-- start DOCUMENT EXTRACT --
Re: [Gems-users] LogTM Transactions Hanging (Gems 2.1)


Date: Wed, 18 Jun 2008 17:34:41 +1200
From: "Fuad Tabba" <fuad@xxxxxxxxxxxxxxxxx>
Subject: Re: [Gems-users] LogTM Transactions Hanging (Gems 2.1)
Hi again,

I'm having a hard time building and compiling deque using the sun c
compiler, and I don't have gcc on my virtual sun box. Could someone
send me the precompiled binary for deque please (setting up gcc would
take ages).

Thanks,
/Fuad


On Wed, Jun 18, 2008 at 4:23 PM, Fuad Tabba <fuad@xxxxxxxxxxxxxxxxx> wrote:
> Thanks for your reply Jayaram.
>
>> I am not sure what instruction-cache-access-trace is and how it differs
>> from instruction-fetch-trace. The difference
>> if any could also affect trap handling.
-- end DOCUMENT EXTRACT --
EXERCISES TO COMPLETE ::
1. In the mailing-list post about hanging LogTM transactions, why does Fuad ask for a precompiled deque binary instead of building it himself? Answer in one to three sentences.
2. Continue the mailing-list post about hanging LogTM transactions from its last line.
-- start DATA SECTION --
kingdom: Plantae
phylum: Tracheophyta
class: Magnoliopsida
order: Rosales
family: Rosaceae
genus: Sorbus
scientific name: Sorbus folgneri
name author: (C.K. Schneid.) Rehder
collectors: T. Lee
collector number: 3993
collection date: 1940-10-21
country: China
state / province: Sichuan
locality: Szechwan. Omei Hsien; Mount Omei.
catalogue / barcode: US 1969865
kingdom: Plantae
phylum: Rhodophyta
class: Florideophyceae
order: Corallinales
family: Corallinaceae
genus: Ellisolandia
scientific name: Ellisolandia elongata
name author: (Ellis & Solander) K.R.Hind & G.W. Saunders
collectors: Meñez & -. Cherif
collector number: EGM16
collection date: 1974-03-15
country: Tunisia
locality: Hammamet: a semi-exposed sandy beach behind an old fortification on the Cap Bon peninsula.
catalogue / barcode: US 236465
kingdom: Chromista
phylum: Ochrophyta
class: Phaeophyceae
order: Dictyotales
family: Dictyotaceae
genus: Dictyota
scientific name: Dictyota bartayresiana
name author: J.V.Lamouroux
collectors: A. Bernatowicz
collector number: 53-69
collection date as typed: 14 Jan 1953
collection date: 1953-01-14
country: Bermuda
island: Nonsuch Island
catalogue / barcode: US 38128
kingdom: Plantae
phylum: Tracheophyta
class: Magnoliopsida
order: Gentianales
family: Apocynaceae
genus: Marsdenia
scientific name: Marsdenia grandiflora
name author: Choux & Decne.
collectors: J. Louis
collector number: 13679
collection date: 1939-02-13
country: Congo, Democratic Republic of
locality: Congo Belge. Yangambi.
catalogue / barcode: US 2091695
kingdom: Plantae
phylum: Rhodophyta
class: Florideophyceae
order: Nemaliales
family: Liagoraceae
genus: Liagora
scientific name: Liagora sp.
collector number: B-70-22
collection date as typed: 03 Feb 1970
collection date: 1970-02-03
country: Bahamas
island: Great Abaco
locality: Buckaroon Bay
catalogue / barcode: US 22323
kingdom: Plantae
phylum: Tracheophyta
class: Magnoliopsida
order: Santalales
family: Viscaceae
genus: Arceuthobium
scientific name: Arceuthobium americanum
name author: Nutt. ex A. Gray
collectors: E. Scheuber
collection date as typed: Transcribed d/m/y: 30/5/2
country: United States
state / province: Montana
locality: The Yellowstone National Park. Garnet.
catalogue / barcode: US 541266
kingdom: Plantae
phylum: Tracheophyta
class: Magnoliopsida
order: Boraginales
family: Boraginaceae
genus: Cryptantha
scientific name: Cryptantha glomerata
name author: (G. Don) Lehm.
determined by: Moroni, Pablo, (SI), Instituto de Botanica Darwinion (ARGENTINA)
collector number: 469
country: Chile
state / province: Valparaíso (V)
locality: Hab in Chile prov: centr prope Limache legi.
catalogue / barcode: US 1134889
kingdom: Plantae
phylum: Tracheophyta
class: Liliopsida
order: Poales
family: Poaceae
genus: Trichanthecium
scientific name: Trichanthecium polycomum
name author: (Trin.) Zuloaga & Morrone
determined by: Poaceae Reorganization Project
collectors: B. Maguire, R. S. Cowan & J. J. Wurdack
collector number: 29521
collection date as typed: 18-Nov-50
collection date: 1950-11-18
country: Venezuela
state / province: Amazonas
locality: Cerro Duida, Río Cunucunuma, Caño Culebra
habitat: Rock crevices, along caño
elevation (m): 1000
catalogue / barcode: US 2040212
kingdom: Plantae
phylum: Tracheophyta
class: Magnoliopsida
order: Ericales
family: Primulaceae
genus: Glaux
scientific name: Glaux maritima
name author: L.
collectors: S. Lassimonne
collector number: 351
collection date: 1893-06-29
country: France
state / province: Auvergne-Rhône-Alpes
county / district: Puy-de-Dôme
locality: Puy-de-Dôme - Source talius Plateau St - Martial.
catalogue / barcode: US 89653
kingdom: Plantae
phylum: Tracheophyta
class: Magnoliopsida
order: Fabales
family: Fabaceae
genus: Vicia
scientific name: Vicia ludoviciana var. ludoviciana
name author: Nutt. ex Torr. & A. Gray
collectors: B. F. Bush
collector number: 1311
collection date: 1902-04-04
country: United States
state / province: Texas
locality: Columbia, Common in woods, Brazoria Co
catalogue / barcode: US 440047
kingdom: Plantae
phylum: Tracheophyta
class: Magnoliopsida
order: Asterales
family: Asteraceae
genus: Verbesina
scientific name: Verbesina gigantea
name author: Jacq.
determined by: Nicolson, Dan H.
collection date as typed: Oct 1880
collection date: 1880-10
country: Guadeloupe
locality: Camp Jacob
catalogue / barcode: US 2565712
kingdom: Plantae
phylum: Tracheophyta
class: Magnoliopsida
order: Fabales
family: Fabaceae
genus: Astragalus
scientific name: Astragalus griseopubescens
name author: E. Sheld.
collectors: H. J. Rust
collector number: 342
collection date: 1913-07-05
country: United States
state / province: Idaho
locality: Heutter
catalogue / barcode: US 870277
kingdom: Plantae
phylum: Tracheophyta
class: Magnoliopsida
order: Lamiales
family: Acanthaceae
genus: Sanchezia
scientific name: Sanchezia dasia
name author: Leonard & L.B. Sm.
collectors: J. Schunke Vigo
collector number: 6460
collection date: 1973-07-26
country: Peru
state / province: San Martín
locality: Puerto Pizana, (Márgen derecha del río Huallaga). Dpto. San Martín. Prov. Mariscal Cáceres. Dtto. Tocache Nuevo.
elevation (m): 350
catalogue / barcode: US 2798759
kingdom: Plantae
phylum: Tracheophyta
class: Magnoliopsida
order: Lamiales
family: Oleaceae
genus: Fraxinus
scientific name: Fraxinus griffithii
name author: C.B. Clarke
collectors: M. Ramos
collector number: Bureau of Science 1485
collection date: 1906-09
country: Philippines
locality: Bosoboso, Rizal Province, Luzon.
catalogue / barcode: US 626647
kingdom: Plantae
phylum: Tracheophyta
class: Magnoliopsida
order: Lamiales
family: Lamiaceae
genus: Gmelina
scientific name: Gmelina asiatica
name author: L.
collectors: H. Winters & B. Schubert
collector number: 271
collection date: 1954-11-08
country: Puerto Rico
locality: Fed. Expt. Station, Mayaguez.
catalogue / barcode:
-- end DATA SECTION --
RESULTS FOR THE EXERCISE ::
1. He is having a hard time building and compiling deque with the Sun C compiler, and his virtual Sun box has no gcc. He adds that setting up gcc would take ages.

2.
>
> Not really sure how why it is instruction-cache-access-trace as
> opposed to instruction-fetch-trace. Is there a parameter I could
> change?
>
> I've changed my compiler options (sun c compiler) for my benchmark from:-
>
> -xO3 -xarch=v9 -xtarget=native -m32
>
> to
>
> -xO3 -m32 -xarch=sparcvis -xregs=no%appl
>
> since the compiler suggests that "-xarch=v8plusa is deprecated, use
> -m32 -xarch=sparcvis".
>
> Anyway, now instead of crashing, thread 1 finishes its transactions
> but thread 0 gets stuck in exceptions. Not sure if that's an
> improvement of if just moving things around kinda displaced the real
> problem. I updated the dump file at:-
>
> http://www.cs.auckland.ac.nz/~fuad/dump.BASE
>
>> Were you able to run any of the distributed microbenchmarks (deque or
>> btree)?
>
> Nope, I'm trying to figure out how to generate the scripts and run
> them now. Thought I'd send off this email first in case you or anyone
> else has any other ideas.
>
> Thanks again for your help.
>
> Cheers,
> /Fuad
>
> On Wed, Jun 18, 2008 at 3:31 PM, Jayaram Bobba <bobba@xxxxxxxxxxx> wrote:
>>
>> Fred,
>>
>> Were you able to run any of the distributed microbenchmarks (deque or
>> btree)?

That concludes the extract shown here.